Machine-readable electronics designs

════════

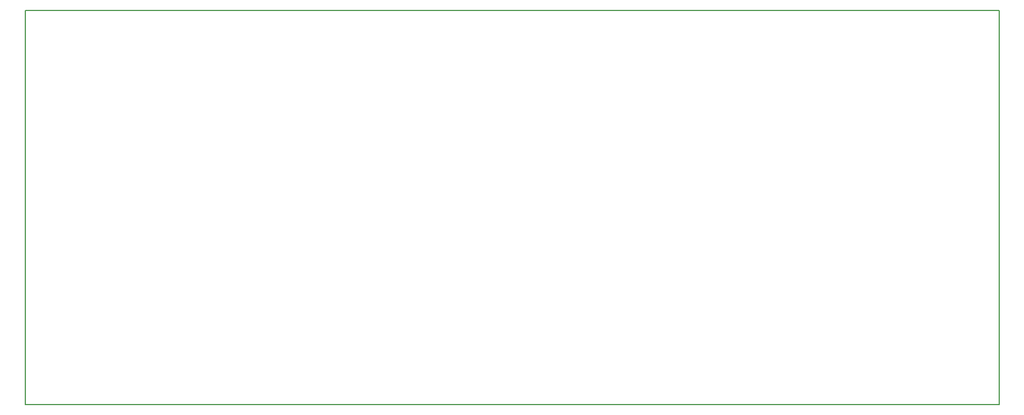
<source format=gm1>
G04 MADE WITH FRITZING*
G04 WWW.FRITZING.ORG*
G04 DOUBLE SIDED*
G04 HOLES PLATED*
G04 CONTOUR ON CENTER OF CONTOUR VECTOR*
%ASAXBY*%
%FSLAX23Y23*%
%MOIN*%
%OFA0B0*%
%SFA1.0B1.0*%
%ADD10R,5.905520X2.395540*%
%ADD11C,0.008000*%
%ADD10C,0.008*%
%LNCONTOUR*%
G90*
G70*
G54D10*
G54D11*
X4Y2392D02*
X5902Y2392D01*
X5902Y4D01*
X4Y4D01*
X4Y2392D01*
D02*
G04 End of contour*
M02*
</source>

════════

- _EXERCISE DETAILS_: The copy must match every line of the data exactly and contain no pictures.

- _ANSWER BOX_:
<source format=gm1>
G04 MADE WITH FRITZING*
G04 WWW.FRITZING.ORG*
G04 DOUBLE SIDED*
G04 HOLES PLATED*
G04 CONTOUR ON CENTER OF CONTOUR VECTOR*
%ASAXBY*%
%FSLAX23Y23*%
%MOIN*%
%OFA0B0*%
%SFA1.0B1.0*%
%ADD10R,5.905520X2.395540*%
%ADD11C,0.008000*%
%ADD10C,0.008*%
%LNCONTOUR*%
G90*
G70*
G54D10*
G54D11*
X4Y2392D02*
X5902Y2392D01*
X5902Y4D01*
X4Y4D01*
X4Y2392D01*
D02*
G04 End of contour*
M02*
</source>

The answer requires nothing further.